謝明澤是男孩,即便不去國子監讀書,也不可能将內院的事攬到自己身上。何況,謝明澤自從到國子監讀書後,平日都住在國子監,只有休沐的時候才回來。遠水解不了近火,王氏和謝丹婉一前一後病倒,管家的事便落到了謝杏婉身上。

“三姑娘,內院管事的婆子媳婦們已經在嘉禾堂等着了,您看是不是可以過去了?”裘媽媽一早就過來定坤齋,等謝杏婉收拾好,用了飯再去見家中的管事的婆子媳婦們。王氏哪怕病着,也不敢完完全全放下心來,管家的事不得已交到謝杏婉手中,不讓裘媽媽跟在一旁看着,王氏無法安心養病。

但凡能推,謝杏婉絕不會往身上攬事。這也是沒辦法了,她硬着頭皮也得上。中秋臨近,人情往來是重中之重,一個地方出了岔子,謝家就要淪為別人茶餘飯後的談資了。如果她把事情辦砸了,丢了王氏的面子,謝杏婉不敢想象,王氏病好以後會怎樣。

“一會兒裘媽媽就按平時的辦,管家這事,從前我沒接觸過,不知道怎麽辦。要是有什麽說錯了的地方,裘媽媽只管說。”謝杏婉昨天就想好了,她不求好,只求王氏康複前,家裏能和平時一樣,該幹嘛就幹嘛。

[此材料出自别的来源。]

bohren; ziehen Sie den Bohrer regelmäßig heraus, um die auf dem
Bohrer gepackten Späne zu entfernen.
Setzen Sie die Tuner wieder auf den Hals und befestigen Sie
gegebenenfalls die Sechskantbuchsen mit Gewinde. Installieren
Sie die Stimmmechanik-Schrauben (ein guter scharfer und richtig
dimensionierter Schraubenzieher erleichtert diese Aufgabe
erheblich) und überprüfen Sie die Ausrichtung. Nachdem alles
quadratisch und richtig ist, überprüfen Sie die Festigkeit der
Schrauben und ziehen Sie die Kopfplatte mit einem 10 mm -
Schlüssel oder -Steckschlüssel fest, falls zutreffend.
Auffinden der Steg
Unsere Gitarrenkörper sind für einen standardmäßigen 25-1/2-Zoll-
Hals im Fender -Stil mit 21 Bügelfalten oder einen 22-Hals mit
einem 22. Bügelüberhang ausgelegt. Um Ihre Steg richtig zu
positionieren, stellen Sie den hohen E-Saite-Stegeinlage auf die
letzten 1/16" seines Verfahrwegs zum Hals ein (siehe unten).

“三姑娘不必擔心,太太剛管家那會兒,也是什麽都不知道,管一兩回,熟悉了就好。家中的事,都有規章定數,依着往年的規矩來,就不會有錯的了。”裘媽媽的話無疑給謝杏婉吃了一枚定心丸,她長吸一口氣,一怕桌子站起來,大步走出屋子。

“裘媽媽,我們走吧。去嘉禾堂會會那些管事們。”謝杏婉昂首挺胸往外走,後背筆直,像一棵傲然挺立的青松。裘媽媽跟在她的身後,臉上挂着一絲淡笑。

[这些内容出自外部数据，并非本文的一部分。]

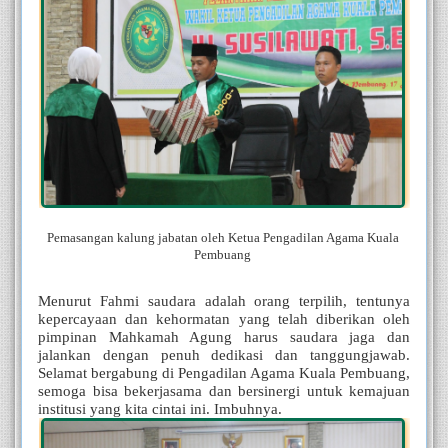
Pemasangan kalung jabatan oleh Ketua Pengadilan Agama Kuala 
Pembuang 
Menurut Fahmi saudara adalah orang terpilih, tentunya 
kepercayaan dan kehormatan yang telah diberikan oleh 
pimpinan Mahkamah Agung harus saudara jaga dan 
jalankan dengan penuh dedikasi dan tanggungjawab. 
Selamat bergabung di Pengadilan Agama Kuala Pembuang, 
semoga bisa bekerjasama dan bersinergi untuk kemajuan 
institusi yang kita cintai ini. Imbuhnya.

雖說有舊例可依,但是往年的人情往來和今年有些不一樣。往年,與謝韞交好的大都在江南任上,需要謝家送禮的也就那麽幾家人,大多數時候都是別人給謝家送禮。今年,謝韞的職位發生了變動,從地方官到了京城裏,上峰,同僚,鄰裏換了個遍,完完全全按照舊例來送節禮,那是行不通的。裘媽媽剛才沒提這件事,就是擔心謝杏婉聽了會撂擔子不幹了,怎麽着也得讓她進了嘉禾堂,見了那些管事媳婦們再說不遲。

一腳踏進嘉禾堂的院子裏,謝杏婉就看到花廳裏站了烏壓壓的一群人。大都是中年婦人,只有少數幾個是年輕面孔。

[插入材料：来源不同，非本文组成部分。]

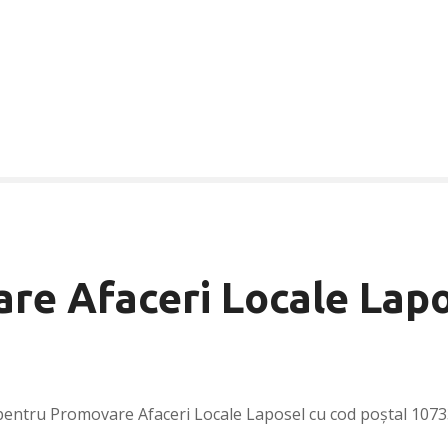
re Afaceri Locale Lap
pentru Promovare Afaceri Locale Laposel cu cod poștal 1073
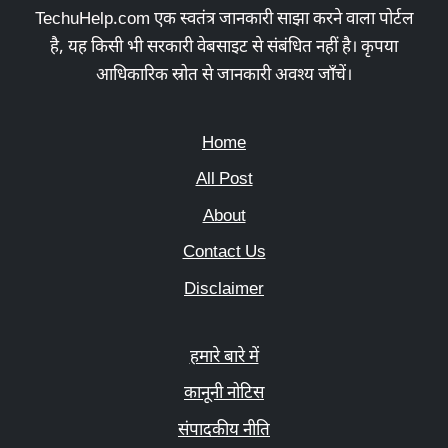
TechuHelp.com एक स्वतंत्र जानकारी साझा करने वाला पोर्टल
है, यह किसी भी सरकारी वेबसाइट से संबंधित नहीं है। कृपया
आधिकारिक स्रोत से जानकारी अवश्य जाँचें।
Home
All Post
About
Contact Us
Disclaimer
हमारे बारे में
कानूनी नोटिस
संपादकीय नीति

“相信各位媽媽也知道,太太病了,必須要卧床休養,所以這幾日将由我代為管家。我從前沒管過,很多事情都不清楚。不過各位媽媽都是家裏的老人,管事做事不用說。太太養病的這段日子,依然有勞各位媽媽,平日該怎麽做,還怎麽做。有什麽事,直接找裘媽媽。要沒其他事,今天就散了吧。”謝杏婉這番話說得順溜,收尾略顯倉促,并不是說不過去。

昨天夜裏,謝杏婉仔細将管家的事在腦子裏過了一遍,發現她實在沒什麽管事的才能,十分頭大。來的路上,她還在想今天的事要怎麽安排才合理。剛剛踏進嘉禾堂的那一刻,看着花廳裏恭恭敬敬等候着她過來的管事媽媽,謝杏婉忽然覺得,她來不來,對這個家都沒有太多的影響。只要王氏還在家裏鎮着,只要裘媽媽在一旁看着,她就是個擺設。想通了這一點,謝杏婉整個人輕松下來,她決定做甩手掌櫃的。

裘媽媽一直站在謝杏婉身邊靜靜地看着謝杏婉和花廳裏的管事媳婦們,見她與管事媽媽們大大方方地交流,暗暗點頭。誰知,謝杏婉話鋒一轉,居然将所有事情都丢到了她這裏,一時之間,裘媽媽真是有些哭笑不得。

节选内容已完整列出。